**Instructions to follow:**
Take each line from the entries that holds "always" and copy it out.

(Stored data)
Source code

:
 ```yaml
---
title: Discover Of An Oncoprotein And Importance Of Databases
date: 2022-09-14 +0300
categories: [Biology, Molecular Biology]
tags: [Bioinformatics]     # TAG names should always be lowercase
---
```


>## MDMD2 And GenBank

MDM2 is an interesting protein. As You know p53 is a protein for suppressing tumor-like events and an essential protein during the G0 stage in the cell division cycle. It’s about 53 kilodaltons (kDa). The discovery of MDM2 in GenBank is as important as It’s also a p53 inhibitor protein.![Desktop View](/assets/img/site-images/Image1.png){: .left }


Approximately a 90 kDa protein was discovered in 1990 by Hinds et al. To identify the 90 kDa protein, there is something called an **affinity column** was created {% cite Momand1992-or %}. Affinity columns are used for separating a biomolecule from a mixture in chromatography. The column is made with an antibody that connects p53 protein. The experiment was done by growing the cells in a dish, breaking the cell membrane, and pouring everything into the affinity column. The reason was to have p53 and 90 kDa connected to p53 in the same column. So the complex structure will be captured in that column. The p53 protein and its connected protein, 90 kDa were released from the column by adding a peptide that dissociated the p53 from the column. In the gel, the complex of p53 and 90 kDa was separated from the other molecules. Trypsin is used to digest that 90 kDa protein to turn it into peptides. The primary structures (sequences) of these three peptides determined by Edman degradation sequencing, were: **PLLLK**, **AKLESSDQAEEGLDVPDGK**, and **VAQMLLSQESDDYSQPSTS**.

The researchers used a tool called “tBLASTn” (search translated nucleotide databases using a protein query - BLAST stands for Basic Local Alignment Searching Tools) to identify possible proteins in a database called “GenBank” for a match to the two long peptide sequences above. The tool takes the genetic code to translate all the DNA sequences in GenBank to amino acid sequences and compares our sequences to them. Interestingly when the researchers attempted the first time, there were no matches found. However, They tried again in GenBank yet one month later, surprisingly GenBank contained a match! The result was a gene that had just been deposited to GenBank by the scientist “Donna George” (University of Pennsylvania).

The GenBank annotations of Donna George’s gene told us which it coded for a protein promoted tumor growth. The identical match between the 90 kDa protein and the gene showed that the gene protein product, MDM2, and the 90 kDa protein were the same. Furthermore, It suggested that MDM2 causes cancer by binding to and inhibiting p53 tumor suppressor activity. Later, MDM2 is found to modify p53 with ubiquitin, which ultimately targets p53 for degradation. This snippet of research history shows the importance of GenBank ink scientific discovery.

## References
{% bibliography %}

---

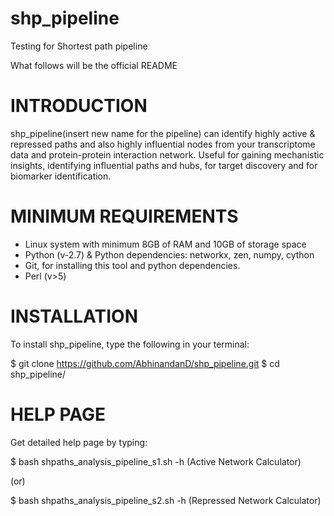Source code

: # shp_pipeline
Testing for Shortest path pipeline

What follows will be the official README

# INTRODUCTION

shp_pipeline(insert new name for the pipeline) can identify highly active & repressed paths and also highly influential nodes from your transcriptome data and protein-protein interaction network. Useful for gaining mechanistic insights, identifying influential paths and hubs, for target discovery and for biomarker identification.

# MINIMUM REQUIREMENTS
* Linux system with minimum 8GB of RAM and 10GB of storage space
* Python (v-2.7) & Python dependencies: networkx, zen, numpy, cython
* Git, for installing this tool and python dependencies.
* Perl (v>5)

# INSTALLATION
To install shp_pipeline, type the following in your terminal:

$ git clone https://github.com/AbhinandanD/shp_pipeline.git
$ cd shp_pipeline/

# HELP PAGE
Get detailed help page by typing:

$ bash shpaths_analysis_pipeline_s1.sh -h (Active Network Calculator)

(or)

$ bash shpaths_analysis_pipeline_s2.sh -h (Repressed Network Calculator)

...

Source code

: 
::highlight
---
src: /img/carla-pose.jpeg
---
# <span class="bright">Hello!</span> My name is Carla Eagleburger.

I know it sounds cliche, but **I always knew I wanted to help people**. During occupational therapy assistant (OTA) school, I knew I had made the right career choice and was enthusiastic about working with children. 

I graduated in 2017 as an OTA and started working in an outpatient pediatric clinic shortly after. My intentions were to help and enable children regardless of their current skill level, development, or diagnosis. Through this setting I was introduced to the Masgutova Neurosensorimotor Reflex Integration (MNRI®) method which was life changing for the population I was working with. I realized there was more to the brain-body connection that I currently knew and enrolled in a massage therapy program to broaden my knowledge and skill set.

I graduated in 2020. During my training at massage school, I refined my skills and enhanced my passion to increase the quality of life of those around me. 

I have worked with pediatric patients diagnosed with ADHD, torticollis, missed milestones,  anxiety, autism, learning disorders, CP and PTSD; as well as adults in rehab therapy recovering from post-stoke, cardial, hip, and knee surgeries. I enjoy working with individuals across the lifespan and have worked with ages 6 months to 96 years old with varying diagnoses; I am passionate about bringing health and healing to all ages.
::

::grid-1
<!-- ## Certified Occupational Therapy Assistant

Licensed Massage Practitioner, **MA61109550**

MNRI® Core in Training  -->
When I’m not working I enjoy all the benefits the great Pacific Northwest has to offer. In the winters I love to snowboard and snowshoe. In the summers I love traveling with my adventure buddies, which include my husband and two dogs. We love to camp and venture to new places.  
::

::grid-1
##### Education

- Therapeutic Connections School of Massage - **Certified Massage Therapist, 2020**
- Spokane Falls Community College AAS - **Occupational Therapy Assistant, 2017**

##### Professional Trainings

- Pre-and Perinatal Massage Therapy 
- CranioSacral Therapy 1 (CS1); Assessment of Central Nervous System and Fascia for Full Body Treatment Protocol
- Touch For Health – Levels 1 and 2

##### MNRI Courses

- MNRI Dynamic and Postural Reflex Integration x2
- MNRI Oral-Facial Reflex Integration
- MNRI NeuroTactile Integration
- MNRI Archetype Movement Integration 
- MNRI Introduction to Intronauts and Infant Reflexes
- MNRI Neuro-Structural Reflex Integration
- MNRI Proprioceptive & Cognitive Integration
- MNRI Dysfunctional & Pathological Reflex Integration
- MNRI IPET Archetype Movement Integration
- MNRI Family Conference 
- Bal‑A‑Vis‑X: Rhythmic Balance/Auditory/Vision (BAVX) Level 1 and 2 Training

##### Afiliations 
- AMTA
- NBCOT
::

**Task output:**
tags: [Bioinformatics]     # TAG names should always be lowercase
I know it sounds cliche, but **I always knew I wanted to help people**. During occupational therapy assistant (OTA) school, I knew I had made the right career choice and was enthusiastic about working with children. 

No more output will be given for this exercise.